The GNWT's Mining Recorder's Office reports more than 32 per cent of NWT lands are already off-limits to exploration. There are more lands that are effectively off-limits to exploration. Examples include the Upper Thelon and White Beach Point.
It is important to understand the enormous negative impact of 32 per cent of the land being off limits to low impact exploration, let alone increasing this to 40 per cent. Canada's national goal for conservation is 17 per cent. Economic mineral deposits are very hard to find. There is no guarantee that a deposit will ever be found on the 60 per cent of the lands that are not withdrawn, as areas with mineral potential and their access corridors are rarely taken into account when lands are selected for conservation. Foreclosing responsible exploration and potential development hurts the future of the entire territory and future generations.
The conservation areas draft action plan, if implemented, would ensure less royalty, corporate tax and fee revenues for territorial and aboriginal governments, fewer contracts to sustain aboriginal and Northern suppliers, less employment for Northerners and less personal, municipal, school and payroll taxes and the loss of direct, indirect and induced income from the resource industry. Unemployment and service cutbacks in all levels of government will follow.
ENR says that a new conservation plan is needed to balance the MDS. This is nonsense. One of the core principles of the Minerals Development Strategy is that the environment must be considered and respected and that progressive environmental oversight and management practices will make certain the NWT land remains healthy for future generations. The MDS has its own built-in conservation protections while facilitating responsible development.
The draft plan's predecessor, the Protected Areas Strategy (PAS) was launched in the late
1990s. Funded with more than $25 million of taxpayer's money, the PAS aggressively took environmental protection and anti-development messages to communities. The success the PAS marketing campaign had in creating uncertainty and removing lands from development contributed to the serious decline in mineral exploration investment. This was in part due to the lack of a similarly funded marketing campaign to raise community awareness about the opportunities and benefits provided by responsible resource development.
While the Chamber of Mines has participated in the PAS steering committee, we have been frustrated with its profound conservation bias from the start.
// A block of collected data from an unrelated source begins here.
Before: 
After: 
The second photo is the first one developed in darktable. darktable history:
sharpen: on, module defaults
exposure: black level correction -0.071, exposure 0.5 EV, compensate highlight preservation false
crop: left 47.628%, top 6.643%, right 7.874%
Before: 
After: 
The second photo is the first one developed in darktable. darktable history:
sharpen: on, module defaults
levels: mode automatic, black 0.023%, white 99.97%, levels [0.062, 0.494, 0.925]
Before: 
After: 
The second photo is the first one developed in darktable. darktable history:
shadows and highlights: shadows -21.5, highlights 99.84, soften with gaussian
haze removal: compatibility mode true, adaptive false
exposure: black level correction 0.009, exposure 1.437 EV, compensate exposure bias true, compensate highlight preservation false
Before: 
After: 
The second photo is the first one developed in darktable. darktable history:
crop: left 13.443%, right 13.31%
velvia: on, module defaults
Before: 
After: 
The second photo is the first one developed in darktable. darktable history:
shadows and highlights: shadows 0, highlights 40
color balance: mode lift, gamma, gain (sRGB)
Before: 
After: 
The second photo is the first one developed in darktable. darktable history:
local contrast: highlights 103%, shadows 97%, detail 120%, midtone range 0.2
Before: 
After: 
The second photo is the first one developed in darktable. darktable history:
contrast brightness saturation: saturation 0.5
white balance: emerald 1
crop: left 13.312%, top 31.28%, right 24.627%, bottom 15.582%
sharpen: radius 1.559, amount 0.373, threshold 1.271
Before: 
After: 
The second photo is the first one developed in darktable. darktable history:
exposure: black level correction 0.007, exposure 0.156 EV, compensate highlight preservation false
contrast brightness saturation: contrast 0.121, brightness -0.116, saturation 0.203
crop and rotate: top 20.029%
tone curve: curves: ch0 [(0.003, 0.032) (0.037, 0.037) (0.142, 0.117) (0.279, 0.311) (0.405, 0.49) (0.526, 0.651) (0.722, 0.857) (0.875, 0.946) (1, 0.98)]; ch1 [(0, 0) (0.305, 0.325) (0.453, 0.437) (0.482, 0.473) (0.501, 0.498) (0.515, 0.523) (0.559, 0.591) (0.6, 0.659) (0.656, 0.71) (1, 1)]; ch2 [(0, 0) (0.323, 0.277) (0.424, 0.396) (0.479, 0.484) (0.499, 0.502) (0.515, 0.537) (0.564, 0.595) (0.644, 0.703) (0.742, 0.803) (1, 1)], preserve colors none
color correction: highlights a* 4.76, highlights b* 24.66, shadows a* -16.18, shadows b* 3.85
Shortly into the process we developed serious concerns with its aggressive approach to convince communities to support the removal of huge tracts of land from potential development.
Our concerns fell on deaf ears. We continued to voice these concerns, but they were never addressed. It was partly in response to these concerns that the chamber of mines supported the adoption by the GNWT of a minerals development strategy.
Recognizing the importance of responsible resource development to the Northern economy, the NWT should not undo the small amount of progress made by MDS by adopting the proposed conservation areas draft action plan with its excessive and unnecessary land conservation objectives.